• **AVAILABLE DATA**
______

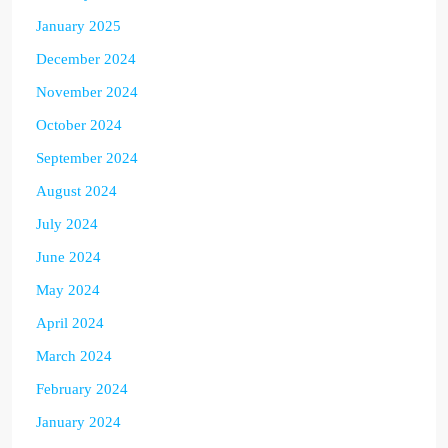
January 2025
December 2024
November 2024
October 2024
September 2024
August 2024
July 2024
June 2024
May 2024
April 2024
March 2024
February 2024
January 2024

______

• **EXERCISE BRIEF**
Give back every line of text in the listing above exactly as it appears, leaving out the pictures.

• **ANSWER SECTION**
January 2025
December 2024
November 2024
October 2024
September 2024
August 2024
July 2024
June 2024
May 2024
April 2024
March 2024
February 2024
January 2024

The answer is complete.